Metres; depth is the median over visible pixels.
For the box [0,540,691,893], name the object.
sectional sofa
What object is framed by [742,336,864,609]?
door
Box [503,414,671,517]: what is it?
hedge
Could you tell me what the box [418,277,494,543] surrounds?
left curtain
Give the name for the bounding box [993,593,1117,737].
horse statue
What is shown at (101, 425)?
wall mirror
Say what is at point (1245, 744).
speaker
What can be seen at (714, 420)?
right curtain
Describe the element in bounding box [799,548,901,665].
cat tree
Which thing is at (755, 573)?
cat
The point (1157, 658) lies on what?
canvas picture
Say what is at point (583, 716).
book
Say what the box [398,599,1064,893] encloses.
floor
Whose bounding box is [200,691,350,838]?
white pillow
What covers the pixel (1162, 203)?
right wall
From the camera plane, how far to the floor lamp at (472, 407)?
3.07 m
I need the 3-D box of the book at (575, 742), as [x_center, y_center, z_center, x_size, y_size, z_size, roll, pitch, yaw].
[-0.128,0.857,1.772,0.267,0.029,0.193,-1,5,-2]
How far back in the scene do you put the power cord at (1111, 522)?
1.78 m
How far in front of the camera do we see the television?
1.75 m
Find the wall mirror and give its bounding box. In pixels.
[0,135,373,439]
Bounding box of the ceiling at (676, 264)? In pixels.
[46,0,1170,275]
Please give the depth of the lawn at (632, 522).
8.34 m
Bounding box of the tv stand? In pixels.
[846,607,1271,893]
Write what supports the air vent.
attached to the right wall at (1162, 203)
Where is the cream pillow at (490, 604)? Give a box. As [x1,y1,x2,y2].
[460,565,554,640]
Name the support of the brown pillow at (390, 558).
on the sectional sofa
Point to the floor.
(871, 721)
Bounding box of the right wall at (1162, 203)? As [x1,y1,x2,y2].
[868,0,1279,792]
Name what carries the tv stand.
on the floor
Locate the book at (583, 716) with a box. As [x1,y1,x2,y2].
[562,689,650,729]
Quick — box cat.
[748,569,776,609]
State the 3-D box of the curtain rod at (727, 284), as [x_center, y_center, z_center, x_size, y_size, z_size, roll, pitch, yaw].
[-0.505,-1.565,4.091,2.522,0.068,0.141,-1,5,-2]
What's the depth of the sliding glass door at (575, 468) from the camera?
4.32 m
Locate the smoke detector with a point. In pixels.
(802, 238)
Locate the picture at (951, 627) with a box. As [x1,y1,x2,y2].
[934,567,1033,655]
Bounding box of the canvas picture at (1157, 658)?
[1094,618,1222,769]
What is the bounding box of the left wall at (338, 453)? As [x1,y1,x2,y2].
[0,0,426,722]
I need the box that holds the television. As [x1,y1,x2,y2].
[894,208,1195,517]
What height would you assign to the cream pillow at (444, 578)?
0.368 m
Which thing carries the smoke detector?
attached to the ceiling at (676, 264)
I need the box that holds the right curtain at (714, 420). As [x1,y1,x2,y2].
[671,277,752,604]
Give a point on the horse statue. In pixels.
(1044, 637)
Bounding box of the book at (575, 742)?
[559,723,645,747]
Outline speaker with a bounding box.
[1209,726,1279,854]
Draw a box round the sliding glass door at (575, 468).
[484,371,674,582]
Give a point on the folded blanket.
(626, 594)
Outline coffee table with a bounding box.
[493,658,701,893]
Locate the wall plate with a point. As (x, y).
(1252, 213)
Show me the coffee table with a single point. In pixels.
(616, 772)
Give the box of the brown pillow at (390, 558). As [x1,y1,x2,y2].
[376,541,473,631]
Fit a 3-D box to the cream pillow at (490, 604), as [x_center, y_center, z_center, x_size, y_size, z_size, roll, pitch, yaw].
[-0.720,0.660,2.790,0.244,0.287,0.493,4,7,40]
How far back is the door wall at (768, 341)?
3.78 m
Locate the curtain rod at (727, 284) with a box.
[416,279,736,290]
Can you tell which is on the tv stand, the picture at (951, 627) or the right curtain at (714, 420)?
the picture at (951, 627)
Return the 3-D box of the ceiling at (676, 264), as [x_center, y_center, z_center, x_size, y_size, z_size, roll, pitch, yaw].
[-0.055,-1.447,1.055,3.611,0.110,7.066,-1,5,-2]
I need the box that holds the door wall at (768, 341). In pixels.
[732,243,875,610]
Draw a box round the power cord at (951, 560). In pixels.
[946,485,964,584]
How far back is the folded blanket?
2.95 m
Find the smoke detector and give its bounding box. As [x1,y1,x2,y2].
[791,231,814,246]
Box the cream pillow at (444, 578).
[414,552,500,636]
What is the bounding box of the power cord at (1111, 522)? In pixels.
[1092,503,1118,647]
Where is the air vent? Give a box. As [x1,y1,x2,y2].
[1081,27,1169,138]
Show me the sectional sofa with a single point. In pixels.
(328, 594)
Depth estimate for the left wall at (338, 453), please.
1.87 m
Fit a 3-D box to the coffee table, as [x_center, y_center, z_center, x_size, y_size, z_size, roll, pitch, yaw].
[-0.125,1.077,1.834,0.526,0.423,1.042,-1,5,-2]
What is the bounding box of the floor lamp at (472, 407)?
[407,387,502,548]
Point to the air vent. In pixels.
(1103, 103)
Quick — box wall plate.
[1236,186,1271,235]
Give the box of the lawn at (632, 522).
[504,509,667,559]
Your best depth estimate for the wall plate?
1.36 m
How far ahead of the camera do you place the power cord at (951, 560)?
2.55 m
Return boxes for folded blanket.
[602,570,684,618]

☆ ☆ ☆ ☆

» Exercise prompt
Extract every entry above as it appears.

» Exercise solution
Metres; depth is the median over visible pixels.
For the box [0,540,691,893], name the object.
sectional sofa
What object is framed by [742,336,864,609]?
door
Box [503,414,671,517]: what is it?
hedge
Could you tell me what the box [418,277,494,543] surrounds?
left curtain
Give the name for the bounding box [993,593,1117,737].
horse statue
What is shown at (101, 425)?
wall mirror
Say what is at point (1245, 744).
speaker
What can be seen at (714, 420)?
right curtain
Describe the element in bounding box [799,548,901,665].
cat tree
Which thing is at (755, 573)?
cat
The point (1157, 658) lies on what?
canvas picture
Say what is at point (583, 716).
book
Say what the box [398,599,1064,893] encloses.
floor
Whose bounding box is [200,691,350,838]?
white pillow
What covers the pixel (1162, 203)?
right wall
From the camera plane, how far to the floor lamp at (472, 407)?
3.07 m
I need the 3-D box of the book at (575, 742), as [x_center, y_center, z_center, x_size, y_size, z_size, roll, pitch, yaw].
[-0.128,0.857,1.772,0.267,0.029,0.193,-1,5,-2]
How far back in the scene do you put the power cord at (1111, 522)?
1.78 m
How far in front of the camera do we see the television?
1.75 m
Find the wall mirror and give its bounding box. In pixels.
[0,135,373,439]
Bounding box of the ceiling at (676, 264)? In pixels.
[46,0,1170,275]
Please give the depth of the lawn at (632, 522).
8.34 m
Bounding box of the tv stand? In pixels.
[846,607,1271,893]
Write what supports the air vent.
attached to the right wall at (1162, 203)
Where is the cream pillow at (490, 604)? Give a box. As [x1,y1,x2,y2].
[460,565,554,640]
Name the support of the brown pillow at (390, 558).
on the sectional sofa
Point to the floor.
(871, 721)
Bounding box of the right wall at (1162, 203)? As [x1,y1,x2,y2].
[868,0,1279,792]
Name what carries the tv stand.
on the floor
Locate the book at (583, 716) with a box. As [x1,y1,x2,y2].
[562,689,650,729]
Quick — box cat.
[748,569,776,609]
State the 3-D box of the curtain rod at (727, 284), as [x_center, y_center, z_center, x_size, y_size, z_size, roll, pitch, yaw].
[-0.505,-1.565,4.091,2.522,0.068,0.141,-1,5,-2]
What's the depth of the sliding glass door at (575, 468) from the camera?
4.32 m
Locate the smoke detector with a point. In pixels.
(802, 238)
Locate the picture at (951, 627) with a box. As [x1,y1,x2,y2].
[934,567,1033,655]
Bounding box of the canvas picture at (1157, 658)?
[1094,618,1222,769]
What is the bounding box of the left wall at (338, 453)? As [x1,y1,x2,y2].
[0,0,426,722]
I need the box that holds the television. As [x1,y1,x2,y2].
[894,208,1195,517]
What height would you assign to the cream pillow at (444, 578)?
0.368 m
Which thing carries the smoke detector?
attached to the ceiling at (676, 264)
I need the box that holds the right curtain at (714, 420). As [x1,y1,x2,y2].
[671,277,752,604]
Give a point on the horse statue. In pixels.
(1044, 637)
Bounding box of the book at (575, 742)?
[559,723,645,747]
Outline speaker with a bounding box.
[1209,726,1279,854]
Draw a box round the sliding glass door at (575, 468).
[484,371,674,582]
Give a point on the folded blanket.
(626, 594)
Outline coffee table with a bounding box.
[493,658,701,893]
Locate the wall plate with a point. As (x, y).
(1252, 213)
Show me the coffee table with a single point. In pixels.
(616, 772)
Give the box of the brown pillow at (390, 558). As [x1,y1,x2,y2].
[376,541,473,631]
Fit a 3-D box to the cream pillow at (490, 604), as [x_center, y_center, z_center, x_size, y_size, z_size, roll, pitch, yaw].
[-0.720,0.660,2.790,0.244,0.287,0.493,4,7,40]
How far back is the door wall at (768, 341)?
3.78 m
Locate the curtain rod at (727, 284) with a box.
[416,279,736,290]
Can you tell which is on the tv stand, the picture at (951, 627) or the right curtain at (714, 420)?
the picture at (951, 627)
Return the 3-D box of the ceiling at (676, 264), as [x_center, y_center, z_center, x_size, y_size, z_size, roll, pitch, yaw].
[-0.055,-1.447,1.055,3.611,0.110,7.066,-1,5,-2]
I need the box that holds the door wall at (768, 341). In pixels.
[732,243,875,610]
Draw a box round the power cord at (951, 560). In pixels.
[946,485,964,584]
How far back is the folded blanket?
2.95 m
Find the smoke detector and give its bounding box. As [x1,y1,x2,y2].
[791,231,814,246]
Box the cream pillow at (444, 578).
[414,552,500,636]
What is the bounding box of the power cord at (1111, 522)? In pixels.
[1092,503,1118,647]
Where is the air vent? Give a box. As [x1,y1,x2,y2].
[1081,27,1169,138]
Show me the sectional sofa with a single point. In pixels.
(328, 594)
Depth estimate for the left wall at (338, 453), please.
1.87 m
Fit a 3-D box to the coffee table, as [x_center, y_center, z_center, x_size, y_size, z_size, roll, pitch, yaw].
[-0.125,1.077,1.834,0.526,0.423,1.042,-1,5,-2]
What is the bounding box of the floor lamp at (472, 407)?
[407,387,502,548]
Point to the air vent. In pixels.
(1103, 103)
Quick — box wall plate.
[1236,186,1271,235]
Give the box of the lawn at (632, 522).
[504,509,667,559]
Your best depth estimate for the wall plate?
1.36 m
How far ahead of the camera do you place the power cord at (951, 560)?
2.55 m
Return boxes for folded blanket.
[602,570,684,618]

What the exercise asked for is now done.